Saturday, August 4, 2012

Was it rigged on June 5?

Figured I'd go with the provocative headline here, but it is something that I've wondered since the recall election. Given that there were huge discrepancies between the conservatives being overampled in polls before the election vs. the actual people who voted on June 5, it didn't really add up that Walker's reported winning margin of 6.8% was in line with what those pro-conservative polls were showing.

Then I noticed several online articles pointing out that Wisconsin seemed to be susceptible to voter irregularities and noticed that many rural counties gave voting machine contracts to Command Central at the behest of Waukesha Co Clerk (and GOP hack) Kathy Nickolaus. In addition, many Wisconsinites have been working with Wisconsin Wave and other organizations to hand-count the ballots, so much so that Wisconsin Wave is now reporting that they have no many volunteers they have to turn people away, and that a demonstration of voting machines at GAB that the GAB's Reid Magney described as "standing-room only" (at the bottom of the WSJ report).

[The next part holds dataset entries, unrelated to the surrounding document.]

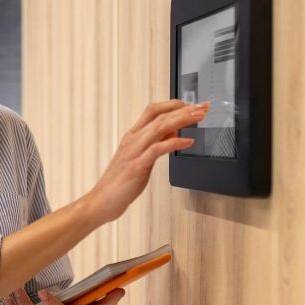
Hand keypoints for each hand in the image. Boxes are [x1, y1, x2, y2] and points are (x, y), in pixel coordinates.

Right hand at [85, 99, 209, 224]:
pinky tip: (188, 142)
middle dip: (184, 109)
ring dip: (182, 120)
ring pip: (159, 127)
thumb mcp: (140, 157)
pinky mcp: (137, 166)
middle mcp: (133, 140)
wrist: (102, 200)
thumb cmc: (120, 181)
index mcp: (133, 136)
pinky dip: (174, 143)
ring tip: (199, 118)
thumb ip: (155, 143)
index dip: (174, 104)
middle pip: (160, 115)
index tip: (192, 105)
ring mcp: (134, 152)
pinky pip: (157, 149)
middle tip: (203, 107)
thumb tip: (173, 131)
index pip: (153, 110)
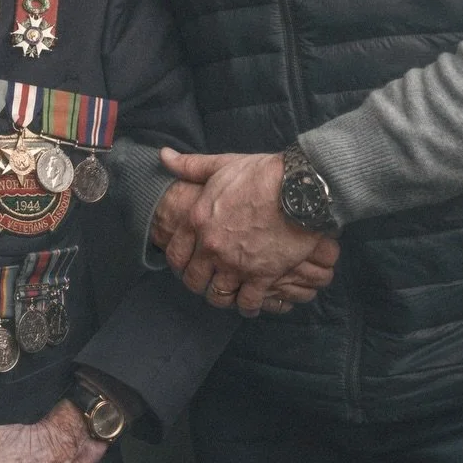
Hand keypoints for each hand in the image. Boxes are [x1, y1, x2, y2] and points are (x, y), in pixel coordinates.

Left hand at [156, 149, 339, 315]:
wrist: (298, 188)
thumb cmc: (260, 174)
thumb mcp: (220, 166)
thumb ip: (189, 166)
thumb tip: (164, 156)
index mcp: (198, 221)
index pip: (175, 254)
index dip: (179, 263)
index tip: (187, 264)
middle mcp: (212, 247)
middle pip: (194, 280)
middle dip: (199, 282)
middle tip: (208, 280)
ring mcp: (236, 264)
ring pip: (218, 295)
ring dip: (222, 296)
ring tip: (228, 292)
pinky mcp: (261, 276)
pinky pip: (248, 303)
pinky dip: (247, 305)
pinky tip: (250, 301)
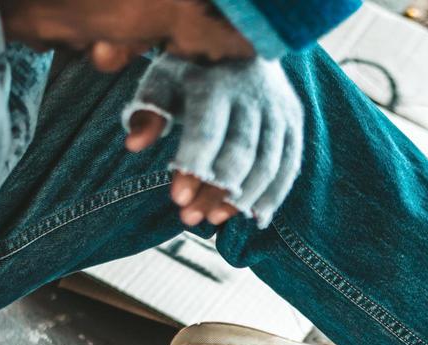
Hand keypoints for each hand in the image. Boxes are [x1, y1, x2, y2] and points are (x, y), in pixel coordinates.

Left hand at [122, 55, 304, 228]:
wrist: (243, 43)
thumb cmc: (192, 72)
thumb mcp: (164, 80)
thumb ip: (148, 109)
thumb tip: (133, 144)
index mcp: (216, 82)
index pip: (208, 132)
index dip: (194, 168)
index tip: (178, 200)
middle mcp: (252, 95)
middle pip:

Clearly, a lot of people aren't taking the retaining of Scott Walker at face value. So I decided to look at the election numbers themselves, compare them to the last 2 statewide elections (Walker vs. Barrett 2010 and Prosser vs. Kloppenburg, 2011), and see if there was something out of the ordinary in places with these Command Central machines.

Using info from a Wisconsin Wave meeting I attended, I had 30 counties that had significant usage of Command Central machines outside of the Milwaukee area. I then compared those results to 36 other Wisconsin counties that didn't have as many Command Central machines. I also put in a third category that included Milwaukee County, the 4 counties that border Milwaukee, and Dane County, because as I've mentioned before, those parts of the state have unique voting patterns that don't really change much from election to election (they're a turnout game). Plus, Racine County had a heated Senate election between Lehman and Wangaard that could skew election results a bit.

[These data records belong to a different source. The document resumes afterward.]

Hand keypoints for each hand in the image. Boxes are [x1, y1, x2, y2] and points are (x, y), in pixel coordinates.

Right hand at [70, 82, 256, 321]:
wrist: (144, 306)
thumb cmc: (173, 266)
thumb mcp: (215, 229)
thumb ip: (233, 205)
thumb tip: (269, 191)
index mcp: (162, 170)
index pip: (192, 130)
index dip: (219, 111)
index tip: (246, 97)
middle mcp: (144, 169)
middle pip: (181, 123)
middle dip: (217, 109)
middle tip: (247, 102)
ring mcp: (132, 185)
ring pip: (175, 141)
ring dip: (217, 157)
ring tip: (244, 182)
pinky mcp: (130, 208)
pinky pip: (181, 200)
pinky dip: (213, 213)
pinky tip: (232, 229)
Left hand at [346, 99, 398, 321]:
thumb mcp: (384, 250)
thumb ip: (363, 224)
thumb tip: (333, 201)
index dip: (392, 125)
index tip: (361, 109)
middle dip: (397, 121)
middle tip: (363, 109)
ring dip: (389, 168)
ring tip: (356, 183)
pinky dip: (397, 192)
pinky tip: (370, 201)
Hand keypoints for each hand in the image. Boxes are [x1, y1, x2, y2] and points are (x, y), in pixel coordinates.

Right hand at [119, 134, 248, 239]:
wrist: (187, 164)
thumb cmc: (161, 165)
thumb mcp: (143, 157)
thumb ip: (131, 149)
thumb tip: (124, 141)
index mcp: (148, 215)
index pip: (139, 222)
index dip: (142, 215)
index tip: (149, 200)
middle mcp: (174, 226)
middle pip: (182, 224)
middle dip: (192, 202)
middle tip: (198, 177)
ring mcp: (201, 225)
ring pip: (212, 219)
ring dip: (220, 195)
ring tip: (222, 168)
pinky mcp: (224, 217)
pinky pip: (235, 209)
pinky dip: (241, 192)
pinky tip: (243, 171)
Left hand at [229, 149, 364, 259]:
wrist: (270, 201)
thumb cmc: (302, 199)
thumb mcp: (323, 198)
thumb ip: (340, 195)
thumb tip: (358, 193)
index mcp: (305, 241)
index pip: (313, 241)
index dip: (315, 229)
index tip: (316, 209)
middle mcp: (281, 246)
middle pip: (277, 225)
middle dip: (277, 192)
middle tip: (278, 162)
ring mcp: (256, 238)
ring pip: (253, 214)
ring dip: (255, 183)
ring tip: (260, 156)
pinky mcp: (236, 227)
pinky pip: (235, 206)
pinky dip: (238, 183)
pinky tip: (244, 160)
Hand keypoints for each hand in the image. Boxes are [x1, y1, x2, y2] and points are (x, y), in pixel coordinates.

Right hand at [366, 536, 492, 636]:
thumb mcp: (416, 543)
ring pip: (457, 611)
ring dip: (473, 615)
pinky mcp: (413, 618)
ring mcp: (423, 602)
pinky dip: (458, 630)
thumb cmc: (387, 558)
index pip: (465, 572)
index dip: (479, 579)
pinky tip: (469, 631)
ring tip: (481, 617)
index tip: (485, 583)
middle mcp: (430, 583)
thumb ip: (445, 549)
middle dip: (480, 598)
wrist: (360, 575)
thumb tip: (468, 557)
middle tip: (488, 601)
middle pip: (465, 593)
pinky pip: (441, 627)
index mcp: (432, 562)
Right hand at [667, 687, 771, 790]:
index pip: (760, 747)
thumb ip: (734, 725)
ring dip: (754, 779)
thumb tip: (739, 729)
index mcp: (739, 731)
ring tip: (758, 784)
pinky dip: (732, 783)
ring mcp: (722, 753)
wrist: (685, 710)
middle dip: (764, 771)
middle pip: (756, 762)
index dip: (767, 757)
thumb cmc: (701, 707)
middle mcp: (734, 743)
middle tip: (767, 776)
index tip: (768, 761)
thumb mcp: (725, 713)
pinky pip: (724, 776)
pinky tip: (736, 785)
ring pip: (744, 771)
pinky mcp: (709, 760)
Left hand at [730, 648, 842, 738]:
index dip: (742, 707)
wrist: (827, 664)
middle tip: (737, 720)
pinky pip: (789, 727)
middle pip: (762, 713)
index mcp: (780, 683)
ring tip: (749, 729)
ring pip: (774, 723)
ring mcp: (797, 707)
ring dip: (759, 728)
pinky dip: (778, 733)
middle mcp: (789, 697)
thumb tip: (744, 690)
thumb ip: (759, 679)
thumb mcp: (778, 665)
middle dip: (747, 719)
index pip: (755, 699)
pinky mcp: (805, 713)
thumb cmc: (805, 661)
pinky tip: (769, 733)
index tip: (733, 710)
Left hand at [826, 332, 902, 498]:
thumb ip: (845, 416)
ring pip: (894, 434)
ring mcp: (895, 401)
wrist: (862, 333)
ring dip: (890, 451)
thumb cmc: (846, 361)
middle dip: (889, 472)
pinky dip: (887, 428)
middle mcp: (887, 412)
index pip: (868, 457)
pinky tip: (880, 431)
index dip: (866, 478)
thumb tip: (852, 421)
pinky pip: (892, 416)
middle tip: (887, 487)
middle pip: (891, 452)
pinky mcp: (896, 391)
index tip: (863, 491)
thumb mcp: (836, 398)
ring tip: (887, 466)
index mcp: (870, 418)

You run the numbers, and here's what you get. I will use the "Dem" candidates (Barrett and Kloppenburg) as the benchmarks:

Command Central Counties
Barrett '10- 43.21%
Klopp- 47.94% (+4.73%)
Barrett '12- 40.52% (-2.69% vs. 2010, -7.42% vs. Klopp)

Non-Command Central
Barrett '10- 43.10%
Klopp- 48.85% (+5.75%)
Barrett '12- 42.67% (-0.43% vs. 2010, -6.18% vs. Klopp)

Milwaukee-Madison area
Barrett '10- 50.95%
Klopp- 51.16% (+0.21%)
Barrett '12- 52.02% (+1.07% vs. 2010, +0.86% vs. Klopp)

So you can see in the non-Milwaukee Madison areas, there was movement to Kloppenburg in 2011, and then movement back to Walker in 2012. But the Command Central Counties had a larger bounce back for Walker and lower share for Barrett, as shown by this graph.

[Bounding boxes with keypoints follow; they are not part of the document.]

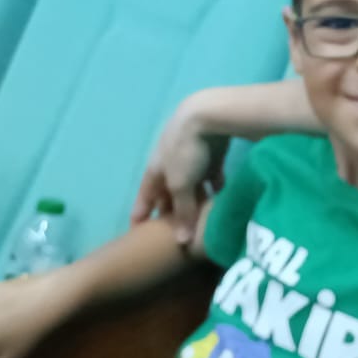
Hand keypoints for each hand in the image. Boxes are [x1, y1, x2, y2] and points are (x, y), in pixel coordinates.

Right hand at [130, 98, 223, 242]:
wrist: (207, 115)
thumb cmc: (185, 151)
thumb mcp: (180, 184)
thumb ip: (182, 212)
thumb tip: (182, 242)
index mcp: (155, 170)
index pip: (145, 196)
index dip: (141, 212)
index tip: (136, 229)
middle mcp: (171, 164)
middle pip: (170, 192)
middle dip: (172, 209)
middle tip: (175, 231)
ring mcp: (192, 157)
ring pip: (192, 185)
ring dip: (196, 200)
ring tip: (201, 220)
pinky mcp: (213, 153)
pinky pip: (212, 175)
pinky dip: (215, 187)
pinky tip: (222, 198)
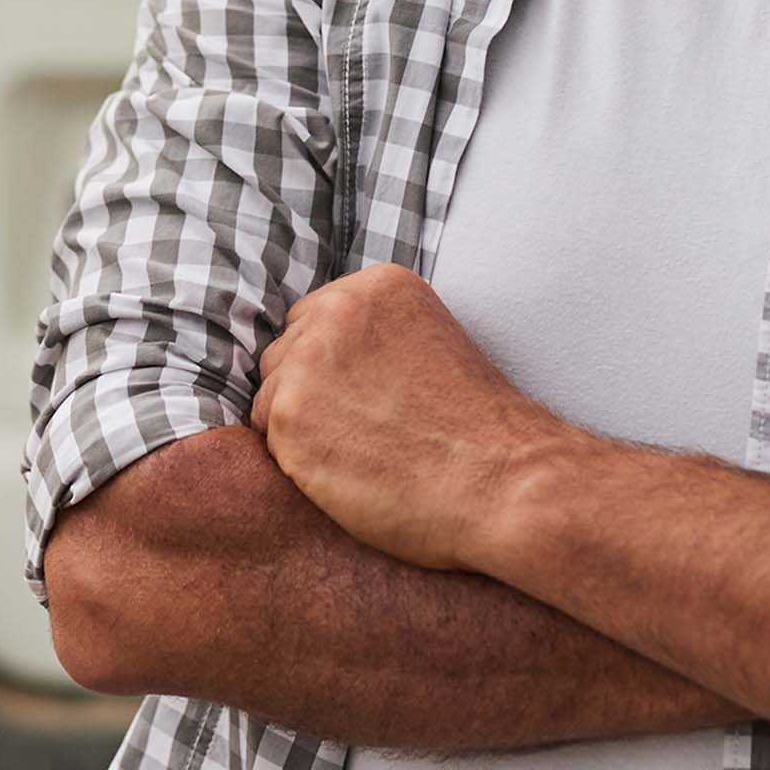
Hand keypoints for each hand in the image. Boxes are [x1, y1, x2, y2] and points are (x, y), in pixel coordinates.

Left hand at [249, 263, 569, 570]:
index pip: (314, 320)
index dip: (331, 368)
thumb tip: (322, 357)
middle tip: (360, 435)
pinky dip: (295, 463)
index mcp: (377, 287)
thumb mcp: (430, 344)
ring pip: (270, 396)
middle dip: (309, 394)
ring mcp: (306, 361)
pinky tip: (344, 474)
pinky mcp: (287, 416)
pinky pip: (266, 439)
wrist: (503, 482)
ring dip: (298, 429)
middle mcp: (336, 311)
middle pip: (285, 353)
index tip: (362, 400)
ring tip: (357, 456)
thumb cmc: (478, 431)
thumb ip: (374, 335)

So it looks like the Command Central counties flipped more than 2% for Walker vs. the non-Command ones. If you plug in that difference back into the election, and assume that the Command Central counties voted the same as the non-Command Central ones, Walker still wins, but by about 153,000 instead of 171,000, or about 6%. Not really a significant effect here. (late edit: I did not look at touch-screens vs. optical scan machines, like Richard Charnin did here, and he says there's a clear pro-Walker rigging. I don't have an optical scan vs. touch-screen list, so I'll hold off on this)

The real story when you look at numbers like this is how badly Barrett got beat in the parts of Wisconsin outside of the Madison and Milwaukee areas. If Barrett would have held near 50-50 for those 1.45 million votes, he'd be governor today. Instead, he only got 42.0%, and that was the difference-maker. And these areas were the most likely to fall prey to the Walker meme of "a recall isn't necessary", and it is not hard to imagine that 5-10% of those voters disapproved of Walker but also disapproved of the recall process, and cast their votes for Walker.

In addition to not explaining the need for a recall good enough, it also illustrates the failure of the Democratic Party of Wisconsin to get out into the other parts of the state and show the destruction of Fitzwalkerstan. They have to stop assuming that people will just get it on their own, and instead should show that progressive ideas and investments in social goods like education and the environment work and are a much more likely pathway to success than expecting corporates to take of you out of the goodness of their hearts.

But I do appreciate Wisconsin Wave and others continuing to draw attention to the issue of black box voting and the potential for election fraud. Just because the "Command Central effect" wasn't big enough to be the deciding factor in the June 5 election doesn't mean that can't be the case in November, particularly when combine with other GOP rigging such as voter ID and absentee ballot fraud where GOP officials send ballots for voters.

We need to keep this issue of election integrity front and center, because as shown in Racine recount of Lehman-Wangaard, the GOP will do anything in their power (legal or not) to deny a legitimately-elected Dem by any means they can. We should also remind people that just because Scott Walker got more people to vote for him on June 5, it doesn't mean they agreed with his policies, and that it means little for November or for 2014.